Jafar Panahi, il regista iraniano che sarà presidente onorario del Bif&st 2023 e al quale il Bari international film festival ha conferito il Premio Fellini per l’eccellenza cinematografica, ha iniziato uno sciopero della fame e della sete per protestare contro la sua detenzione nel carcere di Evin a Teheran, dove è recluso dal luglio scorso, nonostante la Corte suprema iraniana abbia annullato la condanna. Ne dà notizia il “Variety”.
La moglie Tahereh Saeedi e il figlio Panah hanno diffuso su Instagram una dichiarazione rilasciata dal regista dal carcere: per protestare contro il trattamento «illegale e disumano» da parte della magistratura e delle forze di sicurezza della Repubblica islamica e la loro «presa di ostaggi», Panahi ha annunciato che smetterà di mangiare, bere e prendere le sue medicine fino a quando «il mio corpo senza vita sarà forse stato liberato da questa prigione».
L’incarcerazione di Panahi è avvenuta prima dell’ondata di proteste scatenata a settembre dalla morte della 22enne Mahsa Amini. Queste proteste, precisa Variety, hanno già causato l’uccisione di più di 500 civili da parte delle forze di sicurezza governative e l’arresto o il divieto di fare film a più di 100 membri dell’industria cinematografica iraniana.

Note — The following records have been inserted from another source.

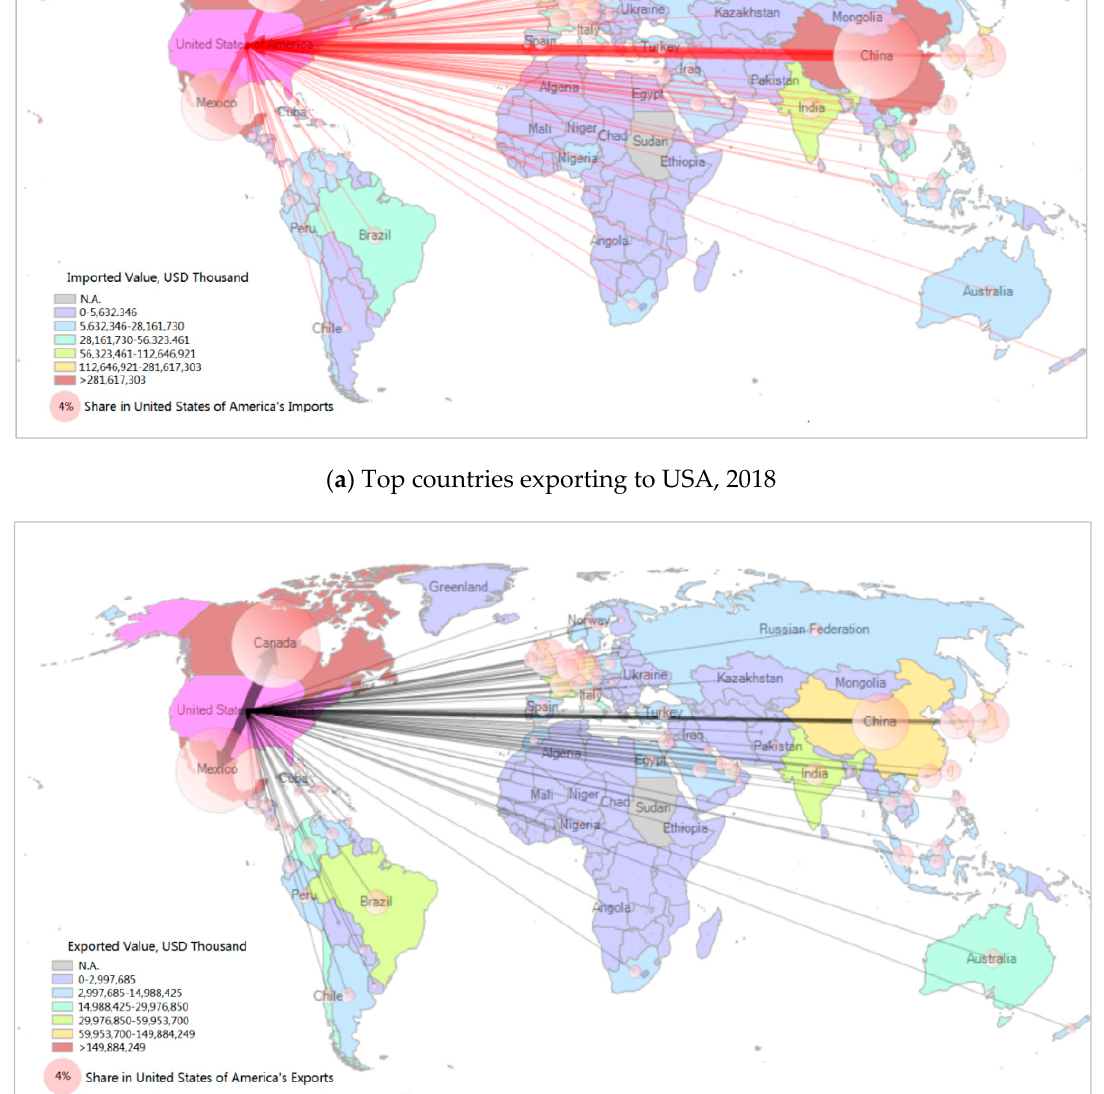
Figure 4. Top countries importing and exporting with the U.S., 2018.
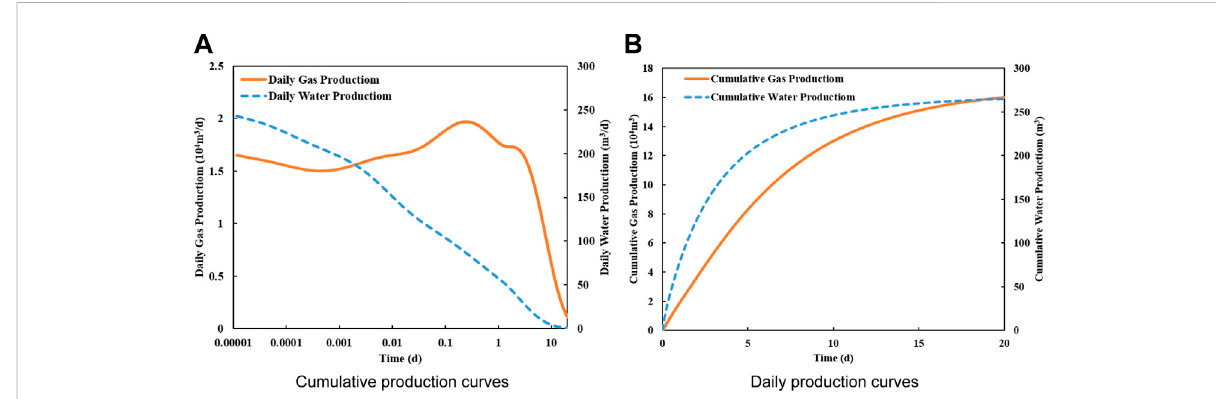
FIGURE 13 Curves of daily production and cumulative production of shale gas well. (A) is daily production curves. (B) is cumulative production curves.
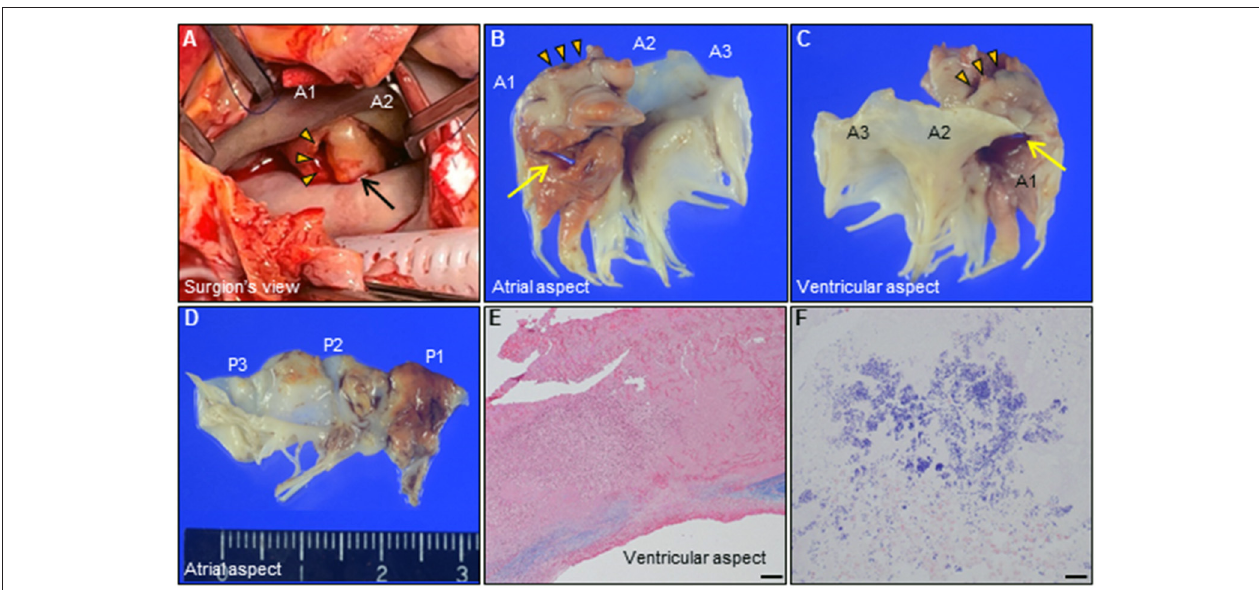
FIGURE 3 | (A) Intraoperative photograph of the mitral valve. Giant MVA (arrow, 28 × 23 × 12mm) with ruptured perforation (arrowheads) is observed on the AML in A1. (B–D) Representative photographs of the extracted mitral valve leaflets [ (B,C) , AML; (D) , PML]. Note the two distinct perforations through the MVA (arrow, arrowheads, respectively). (E,F) Histological findings of the resected MVA shows extensive valvular destruction with a high degree of neutrophilic inflammatory cell infiltration and bacterial agglomeration. [ (E) , Elastica van Gieson staining, Bar 200 µ m; (F) , Gram staining, 20 µ m]. AML, anterior mitral leaflet; MVA, mitral valve aneurysm; PML, posterior mitral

L’organizzazione del Bif&st, in segno di protesta e solidarietà con Panahi e gli artisti perseguitati dal regime degli Ayatollah, ha previsto per il prossimo 28 marzo, al Teatro Petruzzelli la proiezione del film Leila’s Brothers di Saeed Roustayi, interpretato da Taraneh Alidoosti, protagonista del film vincitore del Premio Oscar The Salesman di Asghar Farhadi, incarcerata per tre settimane per aver criticato la repressione delle proteste antigovernative.
Verrà inoltre presentato l’ultimo film di Panahi, Gli orsi non esistono, vincitore del premio speciale della giuria alla Mostra del cinema di Venezia dello scorso anno.
È prevista la partecipazione di alcuni registi iraniani in esilio.